# Skylines and Turbo Chargers



## 7T4MULA (Nov 21, 2004)

I am looking into buying a R33 or R34, and was wondering do these come from the factory with a turbo charger? If not, what is a good kit to get under $6,000 US?


----------



## OI$urfGOD (Jul 31, 2004)

not to be bashing you on your poor knowledge, but i think the motor that comes in a R34 is the RB26DETT, which is a factory TWIN TURBO. know i may be wrong but figured i would try to help. check www.motorex.net . if you have that kind of money to spend on this kind of car you should know what your gettin into b4 you even speak the words im thinkin of gettin this. it would cost you anywhere $150 g's to bring home a r34 in the states i believe.


----------



## chimmike (Oct 17, 2002)

not ALL skylines are turbocharged, and DEFINITELY not ALL skylines have the RB26DETT, surfgod. Don't mislead him.
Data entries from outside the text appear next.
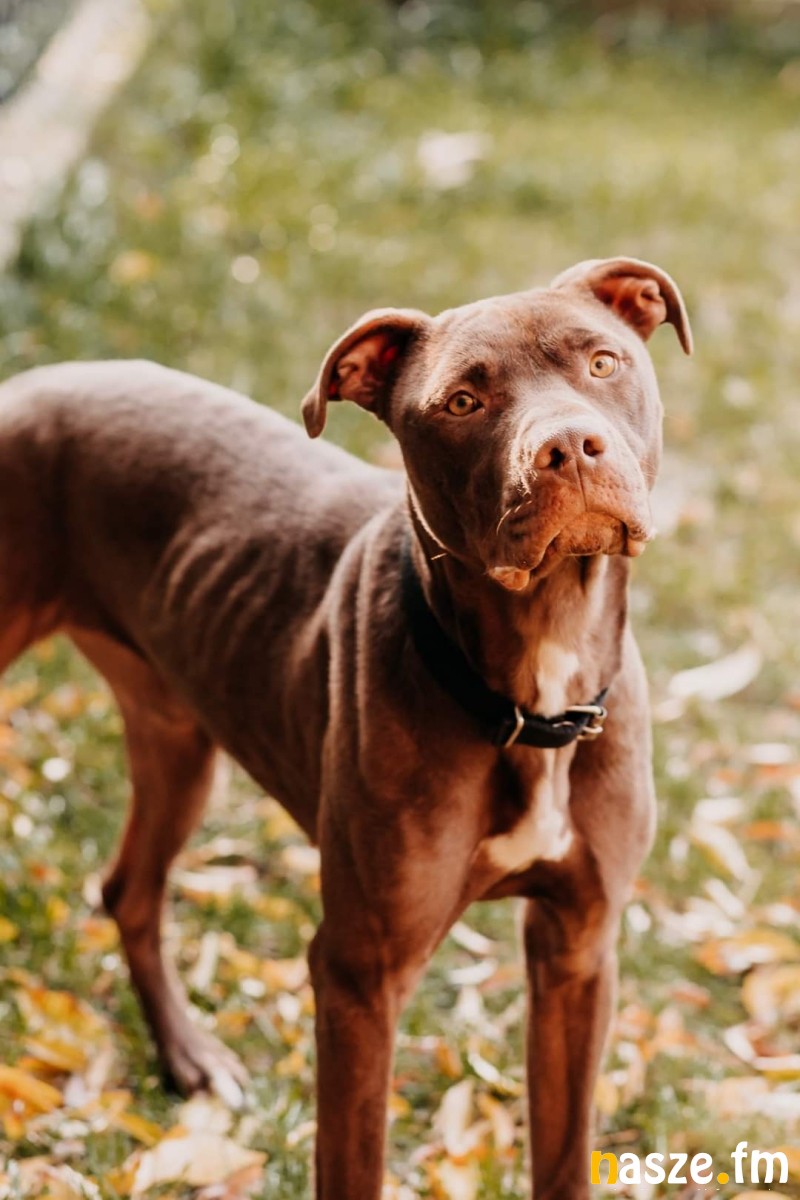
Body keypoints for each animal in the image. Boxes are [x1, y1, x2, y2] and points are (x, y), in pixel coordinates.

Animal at [0, 256, 691, 1198]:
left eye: (602, 362)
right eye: (463, 401)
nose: (569, 447)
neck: (533, 690)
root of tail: (31, 382)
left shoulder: (580, 949)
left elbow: (563, 1152)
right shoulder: (360, 975)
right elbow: (351, 1160)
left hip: (176, 734)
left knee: (131, 889)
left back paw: (187, 1058)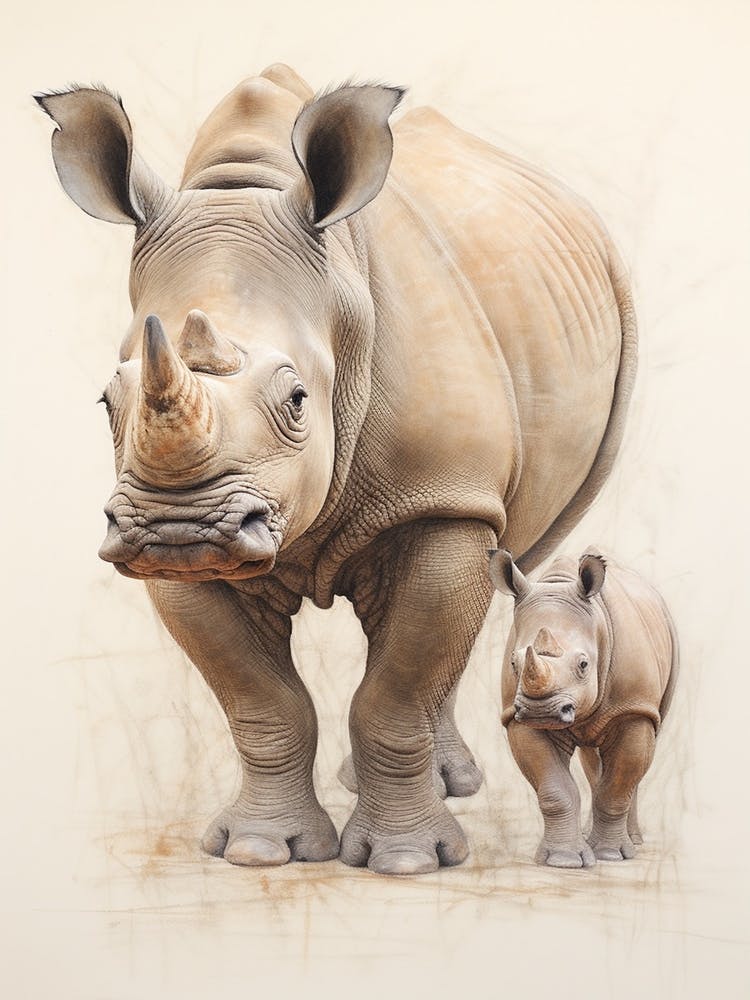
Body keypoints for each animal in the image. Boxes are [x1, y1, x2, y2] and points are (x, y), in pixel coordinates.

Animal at [36, 63, 636, 875]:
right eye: (107, 401)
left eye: (298, 399)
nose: (177, 528)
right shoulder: (167, 550)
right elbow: (259, 700)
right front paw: (261, 850)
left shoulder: (442, 495)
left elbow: (399, 687)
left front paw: (407, 862)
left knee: (508, 559)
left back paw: (451, 784)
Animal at [489, 549, 678, 867]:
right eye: (514, 663)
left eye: (583, 664)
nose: (541, 711)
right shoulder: (515, 717)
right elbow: (555, 790)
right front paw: (563, 860)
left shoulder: (634, 708)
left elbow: (618, 786)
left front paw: (610, 855)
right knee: (593, 760)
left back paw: (633, 842)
7T4, I suggest you spend some valuable time on the internet researching about skylines and just HOW EXPENSIVE they can be to get here in the US, legally.


----------



## icydude (Nov 24, 2004)

there is no good kit that you can get for 6k us, you will get a ok one. Good dual kits run insane prices from HKS.


----------



## Joel (Jun 11, 2003)

The R33 RB25DET comes with a T28 sized turbo with a T3 flange. It has a ceramic exhaust wheel that likes to delaminate above 14psi and end up in your cat. The R33 series 2 type-m has a plastic compressor wheel too which is less than ideal.


----------